When he finished, he pulled on his pants and left, leaving her in pain, bleeding, bruised and traumatized. Wren never saw him again. She never wanted to and vowed that if she ever ran into the bastard, he’d experience the same violation he’d inflicted on her. She vowed. That’s where she thought she’d left the memory, but it had now come back. Some things long buried can resurface and haunt.
It is another Saturday morning and Wren’s husband is doing the best he can to try and help his wife walk through her pain and move forward. He misses the smile and vibrant spirit of the woman he married, the woman who dances in the kitchen. Lord has cooked breakfast this morning: scrambled eggs and toast that he delivers on a platter to their bed, along with some advice.
“You need to start creating again,” he tells her. “You haven’t even used the new kiln I built for you and that worries me. You were so excited about it when we started building.”
Wren abruptly replies, “I need to tell you something, Lord.” She finally tells her husband that not only has she carried the heartbreak of Raven’s disappearance, she has also been coping with the loss of a baby. Their baby.

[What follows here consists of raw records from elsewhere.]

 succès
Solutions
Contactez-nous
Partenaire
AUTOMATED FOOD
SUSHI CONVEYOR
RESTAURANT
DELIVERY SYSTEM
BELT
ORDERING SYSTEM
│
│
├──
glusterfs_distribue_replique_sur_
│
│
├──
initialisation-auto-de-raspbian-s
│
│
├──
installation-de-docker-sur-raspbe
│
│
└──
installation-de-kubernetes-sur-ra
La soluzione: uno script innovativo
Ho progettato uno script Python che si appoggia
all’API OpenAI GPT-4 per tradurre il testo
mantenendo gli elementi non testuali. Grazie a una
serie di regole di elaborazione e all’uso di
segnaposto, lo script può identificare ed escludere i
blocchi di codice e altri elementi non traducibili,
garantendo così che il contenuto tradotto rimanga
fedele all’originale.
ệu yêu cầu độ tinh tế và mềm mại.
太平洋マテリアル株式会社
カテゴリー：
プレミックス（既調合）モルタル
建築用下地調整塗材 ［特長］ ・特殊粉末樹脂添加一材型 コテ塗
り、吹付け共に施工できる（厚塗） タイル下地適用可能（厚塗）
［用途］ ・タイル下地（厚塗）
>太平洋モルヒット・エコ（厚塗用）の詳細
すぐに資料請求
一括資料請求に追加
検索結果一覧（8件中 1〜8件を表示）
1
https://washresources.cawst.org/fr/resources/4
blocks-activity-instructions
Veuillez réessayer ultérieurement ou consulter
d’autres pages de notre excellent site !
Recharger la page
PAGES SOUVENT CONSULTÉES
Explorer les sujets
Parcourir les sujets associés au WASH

“I didn’t tell you because I thought you might reject me if you knew I wasn’t capable of carrying a child,” she sobs. Lord holds her tightly while she tries to explain further. “And I didn’t want to tell you about the pregnancy because everyone knows the first three months are the crucial months, but baby left me after only two and a half months. It happened late one night while you were sleeping.”

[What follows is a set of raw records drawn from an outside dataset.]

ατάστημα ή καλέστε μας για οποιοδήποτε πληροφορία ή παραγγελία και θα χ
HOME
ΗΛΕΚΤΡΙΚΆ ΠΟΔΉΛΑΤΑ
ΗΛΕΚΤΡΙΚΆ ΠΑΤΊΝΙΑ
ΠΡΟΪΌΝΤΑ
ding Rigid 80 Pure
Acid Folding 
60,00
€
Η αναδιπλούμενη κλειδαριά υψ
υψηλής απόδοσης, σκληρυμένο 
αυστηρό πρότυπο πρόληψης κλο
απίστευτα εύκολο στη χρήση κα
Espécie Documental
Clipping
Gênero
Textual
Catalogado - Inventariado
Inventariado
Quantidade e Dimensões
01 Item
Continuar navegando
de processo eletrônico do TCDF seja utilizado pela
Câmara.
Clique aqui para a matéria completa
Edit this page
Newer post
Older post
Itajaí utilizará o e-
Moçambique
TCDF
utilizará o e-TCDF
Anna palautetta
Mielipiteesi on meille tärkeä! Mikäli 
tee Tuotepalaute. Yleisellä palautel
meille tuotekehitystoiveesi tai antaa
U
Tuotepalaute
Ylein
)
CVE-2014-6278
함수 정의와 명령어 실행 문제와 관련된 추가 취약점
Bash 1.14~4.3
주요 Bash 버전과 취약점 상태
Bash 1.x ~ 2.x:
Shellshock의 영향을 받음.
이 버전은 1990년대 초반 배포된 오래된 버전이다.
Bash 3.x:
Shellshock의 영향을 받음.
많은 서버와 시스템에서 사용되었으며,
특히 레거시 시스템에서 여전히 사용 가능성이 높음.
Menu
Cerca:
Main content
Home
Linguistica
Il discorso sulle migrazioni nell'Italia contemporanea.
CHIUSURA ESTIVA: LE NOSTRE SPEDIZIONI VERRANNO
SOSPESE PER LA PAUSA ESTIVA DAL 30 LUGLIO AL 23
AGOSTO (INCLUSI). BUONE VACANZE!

Wren wipes the tears from her face but she can’t look into her husband’s eyes, afraid they are too sad. He squeezes her tighter.
“Not your fault, my love. You had your reasons for wanting to keep the news to yourself. And then, Raven’s disappearance. I love you and you’ve been through too much.” Lord holds his wife and absorbs what she’s just told him. They lost a baby. He begins to weep and pulls his wife even closer. Wren buries her head in his chest.
“We can try again,” he promises. “We will try again.”
Lord feels guilt about the Magras family curse, or at least what he was told was a curse. No one can pass this threshold. They might carry disease . An irrational thought passes through his mind: Could the curse have caused the miscarriage? He spent his whole childhood without friendship and new experiences. He never had a sleepover or a movie night with friends. No hot dog roasts around a campfire in the backyard.
Lord goes downstairs to the kitchen to fetch two Perrier waters. This cannot be the reason why Raven disappeared. This cannot be the reason my wife worries she is infertile, why our child has gone away . Lord sobs into his hands, which he wipes on a tea towel before bringing the water upstairs to his distraught wife.
Lord gives thanks that the curse didn’t apply to his wife. He’s been allowed to let Wren into his life and over the threshold into his heart. Before handing her the glass of water, Lord holds her again, as tightly as he can.
“I love you so much,” he says. The couple sits in silence. Then, “You need to start creating again.”
At this point, Wren cannot bring herself to admit that she incorporated the baby’s remains into the last pottery piece that she did fire. It’s a beautiful flower vase that now sits where that wretched photo of his dead mother used to be displayed. Late one restless night, Wren moved the photo from the mantel into a rarely used spare room at the far end of the farmhouse. That upstairs bedroom was used as a guest room, even when Wren was a girl. She looked around the room for a suitable spot.